BREA– A crowd rallied outside Rep. Ed Royce’s office on Friday afternoon, pleading for a meeting and asking him to support Immigration Reform.
Pedro Trujillo, CSU Northridge graduate, Diana Colin, CSU Fullerton graduate, members of the Coalition for Humane Immigrant Rights of Los Angeles, and Ricardo Muniz, a member of the Fullerton College Dream Team, organized the rally.
They brought these students together to pressure Ed Royce, to ask him to keep immigrant families together, to let him know that they will continue fighting for the cause and that he should join them as well.
“I am here asking for Ed Royce’s support so that we can have a legislation that will bring a solution to this problem of immigration,” said Trujillo. “We will continue fighting, we will continue coming back because this matters to us and effects us personally, and there’s nothing that can hold us back and can stop us.”
The rally included students from Cal Poly Pomona, CSUN, CSUF, Fullerton College, and people walking by that decided to join in. The crowd marched up and down Birch Street and outside his office chanting “Ed Royce where’s your heart, the immigration system tears families apart, and “el pueblo unido jamas sera vencido,” which translates in English to “the people united will never be divided.”
While the crowd was rallying outside his office two speakers, Gabael Botallo, a Business administration/ Communication major and MEChA co-chair, Guadalupe Cisneros, shared their story and said why this rally was important to them.
“Immigrants are not criminals they’re simply people,” said Botallo. “I’ve been in this country for 11 years, to differed action I was able to get my license and now I am a working citizen contributing to society.”
“This country is made out of immigrants and we should give every immigrant, no matter what country they come from, a chance to be here,” said Cisneros.
To reinforce their message Botallo and Colin decided to take their stance to the next level, by walking up to Royce’s office and personally sharing their stories.
When they came back they delivered some bad news to the group saying the secretaries didn’t help them out and didn’t even ask them for their information to follow up with any news. In response, the group marched up to his office to do a sit-in and see if they could get better results.
“It has reached a breaking point and they abuse people who are undocumented in the workforce, but if that wasn’t the case people would be getting paid minimum wage and more money would be contributed back to society,” said Muniz.

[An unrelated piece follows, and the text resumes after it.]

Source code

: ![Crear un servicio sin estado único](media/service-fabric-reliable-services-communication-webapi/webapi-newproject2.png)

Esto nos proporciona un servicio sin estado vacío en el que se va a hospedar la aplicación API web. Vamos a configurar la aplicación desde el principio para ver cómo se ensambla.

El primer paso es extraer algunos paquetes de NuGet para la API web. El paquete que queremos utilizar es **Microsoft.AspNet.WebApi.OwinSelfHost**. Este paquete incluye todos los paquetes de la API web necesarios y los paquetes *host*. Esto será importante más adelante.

Royce and other House Republicans have voted to deny funding for the deferred action program, which grants work permits and two-year deportation deferrals to young immigrants brought to the U.S. as children.
His vote is symbolic because in the 39th congressional district he serves, Asian Americans and Pacific Islanders and Latinos account for roughly 28.5 percent and 32.6 percent of the population.
“We have been to his office more than 11 times in the last three months and we’ve never met him in person; we don’t want to meet with his staff, we want to meet with him,”said Felipe Escobar, 25, a Political Science major at CSUN, and organizer for the California Dream Network.
After the sit-in, the group was able to get an email for the person who plans the meeting, but they still plan to reconvene and come back with a larger crowd, and will continue knocking on his door to make sure he is taking a stance on immigration and isn’t staying silent.
Said Muniz, “We will continue fighting for this cause until he supports immigration reform, an immigration reform that is fair and has a pathway to citizenship.”